Ryan acknowledged that investment would be an important challenge, given the need for cash to get any startup company off the ground.  We talked about options to avoid a cash crunch, e.g., partnering first with another “brick & mortar” business instead of paying our own rent.  Then he shared a book recommendation: The Four Steps to the Epiphany by Steve G. Blank.  Ryan had heard rave reviews from a colleague and thought it might help me think about who my customers are.

I downloaded a preview of The Four Steps yesterday, and I quickly realized that my response to Ryan’s earlier question was dead wrong.  Steven Blank would argue that my “getting enough investment to build the company and open our first store” was the same kind of flawed thinking that led to the dot-com crash of 2000.  Yikes.  I thought my MBA would have taken me further than that.
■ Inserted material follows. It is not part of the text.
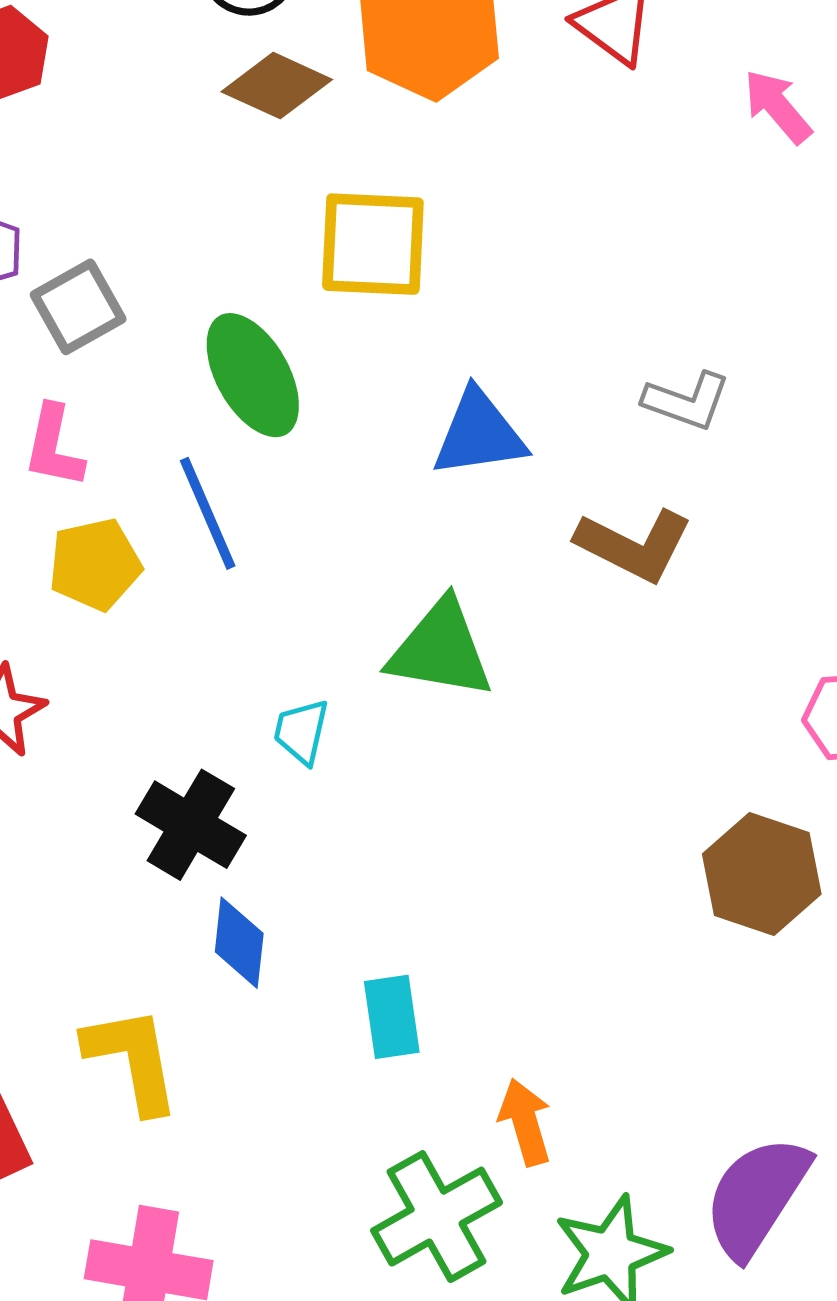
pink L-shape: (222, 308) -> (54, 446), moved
Blank gives colorful examples of startups that were extremely successful at attracting investment – to the tune of hundreds of millions of dollars – and building spectacular companies.  Sadly, many imploded within months of launching their product.  Cash burned.  Executive heads rolled.  Giant companies, some with multi-billion-dollar market capitalization, went bankrupt and took unsuspecting employees and stockholders down with them.  Why?  The answer is painfully simple.  These companies didn’t understand their customers.  They were too busy developing their products.
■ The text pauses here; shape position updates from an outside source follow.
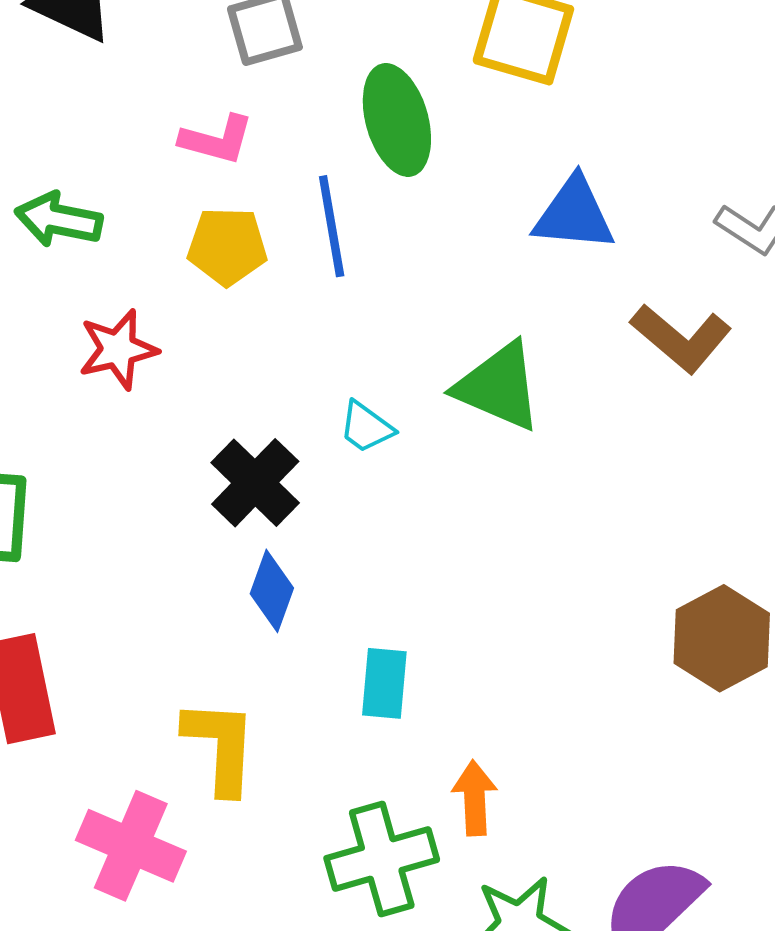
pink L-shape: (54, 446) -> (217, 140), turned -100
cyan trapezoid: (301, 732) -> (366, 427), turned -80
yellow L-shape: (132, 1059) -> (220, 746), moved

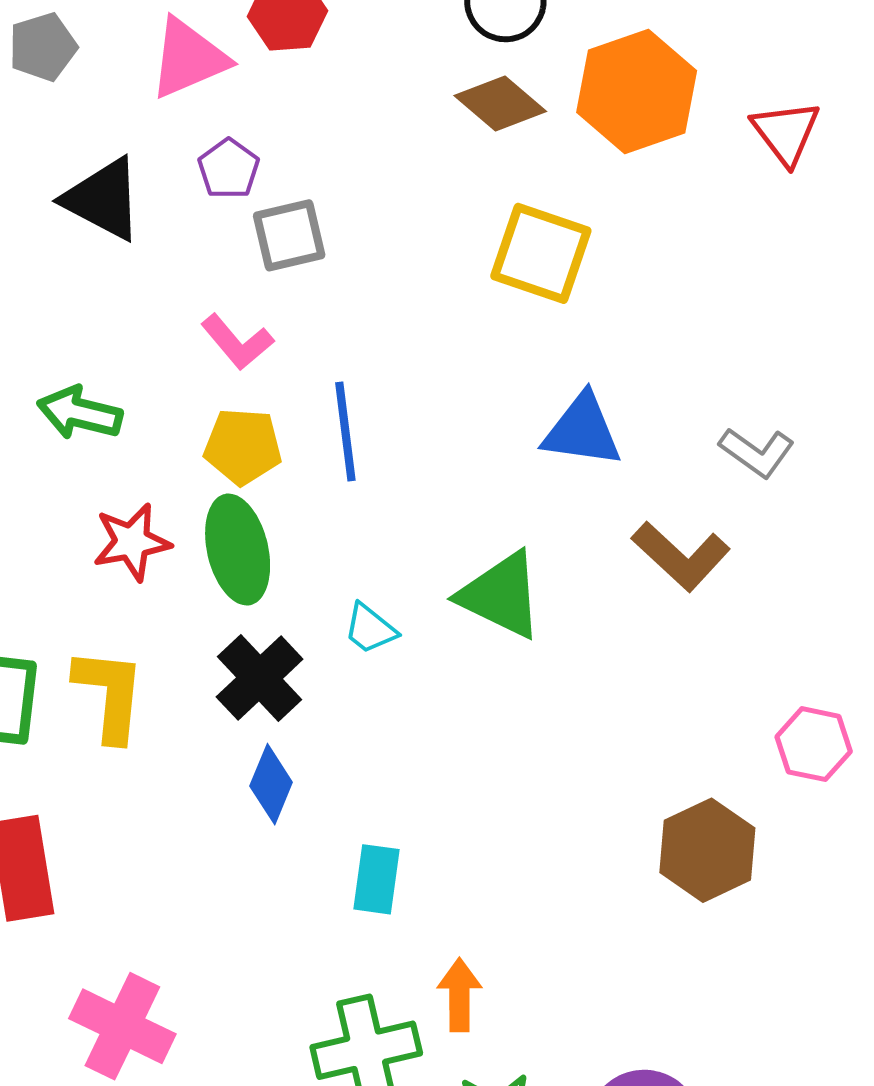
green ellipse: (397, 120) -> (238, 550), moved
pink L-shape: (217, 140) -> (237, 342), turned 32
yellow L-shape: (220, 746) -> (110, 694), moved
Blank was a serial entrepreneur.  He led many successes, but also failures.  Eventually, he joined a venture capital firm as an advisor.  From this outside perspective, he watched other startups grapple with the same problems he faced.  He came to see that “the path of a startup is well worn, and well understood."  Blank writes:

"There is a true and repeatable path to success, a path that eliminates or mitigates the most egregious risks and allows the company to grow into a large, successful enterprise.”
Blank calls this path Customer Development, an iterative process of customer learning and discovery.  In short, it is trial and error, but on small enough scale, and early enough in the startup process, that the errors are constructive rather than destructive (i.e., they don’t waste cash). 

Customer Development is more art than science.  It is not marketing or sales in the traditional corporate sense of those disciplines.  Instead, it is all about getting key people, including founders and product developers, out of the office and in front of potential customers.  They need to present their stripped-down product, see if it meets an important customer need, validate the customer’s willingness to pay, adjust the offering based on reliable feedback, and then create a replicable and profitable business model.  Building a full-scale company before taking these steps is just a roll of the dice.

Ryan, thanks for the great book recommendation.  You and Steve Blank have definitely helped me to "clear the land before planting."

Wednesday, August 24, 2011

breaking ground


Let's face it.  Starting a new business is hard.  

A stagnating economy makes it even harder.  Investors seek safe havens, banks hold back on small-business loans, and consumers spend less on products and services.  Under these conditions, some might say starting a new business is idealistic.  I disagree.

Entrepreneurship is necessarily optimistic.  It is a deliberate act of creation in light of the real possibility of failure. 
Only through the entrepreneur's calculated risk-taking does anything get done differently or better.  In that sense, the entrepreneur embodies the kind of American spirit that we need to get through our current crisis:

  • belief in the power of an idea to improve peoples' lives
  • confidence in oneself and one's team to make that idea a reality
  • initiative to plan, execute, learn, and innovate
  • humility to balance risk, return, and duty to coworkers and community
  • tenacity in the face of challenge and uncertainty

Successful entrepreneurs and small business owners, I salute you.  I aspire to put your virtues to work in my own enterprise and, in a small way, contribute to a clean & green American renewal.

This blog will be a case study in growing a small biz from the ground-up.  It will document my adventures (and misadventures) in choosing an idea, doing market research, creating a unique value proposition, branding, incorporating, developing a website, forging partnerships, financing, and more.